The Palliative Care Gap: Why Too Many Australians Miss Out on Dignified End-of-Life Support
In a poignant reflection on modern healthcare, Australian oncologist Dr Ranjana Srivastava has highlighted a critical systemic failure: despite widespread recognition of its importance, too many Australians are missing out on quality and timely palliative care at the end of their lives. Her insights, drawn from clinical experience and recent data, reveal a troubling gap between medical ideals and on-the-ground reality.
A Personal Story Reveals a Systemic Problem
Dr Srivastava recounts a conversation with a friend whose mother was hospitalised for the seventh time in a single year. Despite clear signs of decline—failing body, faltering cognition, and openly pessimistic doctors—no clear care plan emerged. "Why can't someone tell us the big picture?" her friend lamented. When Dr Srivastava suggested palliative care, it came as an epiphany; her friend had little idea what it involved or that she could request it.
Tragically, the mother died just three days later. Months on, the friend's regret centred not on the death itself, but on the missed opportunity for better end-of-life care. This story, Dr Srivastava notes, is likely to become a more common lament as Australia's population ages.
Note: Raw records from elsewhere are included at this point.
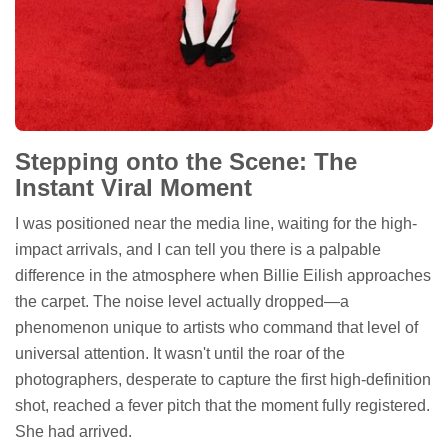
Stepping onto the Scene: The
Instant Viral Moment
I was positioned near the media line, waiting for the high-
impact arrivals, and I can tell you there is a palpable
difference in the atmosphere when Billie Eilish approaches
the carpet. The noise level actually dropped—a
phenomenon unique to artists who command that level of
universal attention. It wasn't until the roar of the
photographers, desperate to capture the first high-definition
shot, reached a fever pitch that the moment fully registered.
She had arrived.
The Stark Data Behind the Palliative Care Shortfall
Australia's healthcare system is widely admired, but the latest evidence paints a sobering picture of palliative care provision. In 2021-22, there were 132,000 predictable deaths among people aged 65 and over, with a median age of 85. These were expected deaths associated with gradual decline, yet access to palliative care remains uneven:
- While 60% of cancer patients now receive palliative care, this drops to just 28% for those with organ failure.
- For people with dementia and frailty, the figure is a dismal 22%.
- Most vulnerable elders and a significant number of cancer patients go without a service proven to mitigate physical and emotional distress for all involved.
Compounding this, healthcare costs in the last year of life are 14 times higher than usual care, rising to 10 times higher for those over 80. This excludes intangible costs, raising practical questions for a society that prides itself on comprehensive healthcare.
Timing and Access: Critical Issues in End-of-Life Care
Dr Srivastava observes that the first specialist palliative care intervention typically occurs a median of just 12 days before death, far short of the ideal three-to-four-month window needed to assess needs, mobilise resources, and prepare families. This delay contributes to distressing outcomes:
- 68% of dying people experience an unplanned hospital admission in their final year.
- Many die in hospitals or emergency departments, increasingly among those with dementia or organ failure.
Even with advance care directives prioritising quality of life over aggressive measures, nursing home residents are often "bundled into hospital." Relatives may decline keeping loved ones in nursing homes due to fears about end-of-life care quality—fears supported by data showing residential care residents have far less access to specialist palliative care compared to home care users.
Beyond Cancer: The Expanding Need for Palliative Expertise
Historically, palliative care was conflated with giving up, particularly in cancer treatment. Today, it is recognised as complementary to other therapies. However, as more cancer patients live longer, the need extends beyond oncology.
Dementia is now Australia's leading cause of death, and organ failure often follows a slow, irreversible trajectory. Palliative care must adapt to these longer, more complex journeys, requiring compassionate, tailored approaches that differ from cancer models.
A Call for Action: Funding, Awareness, and Advocacy
Dr Srivastava argues that better funding, awareness, and advocacy are urgently needed to include all those currently missing out. Earlier and improved palliative care benefits patients, families, and healthcare professionals alike. If society can achieve this while curbing even a fraction of end-of-life healthcare costs, the gains would be profound.
As Australia grapples with an ageing population, addressing the palliative care gap is not just a medical imperative but a societal one, ensuring dignity and support at life's close.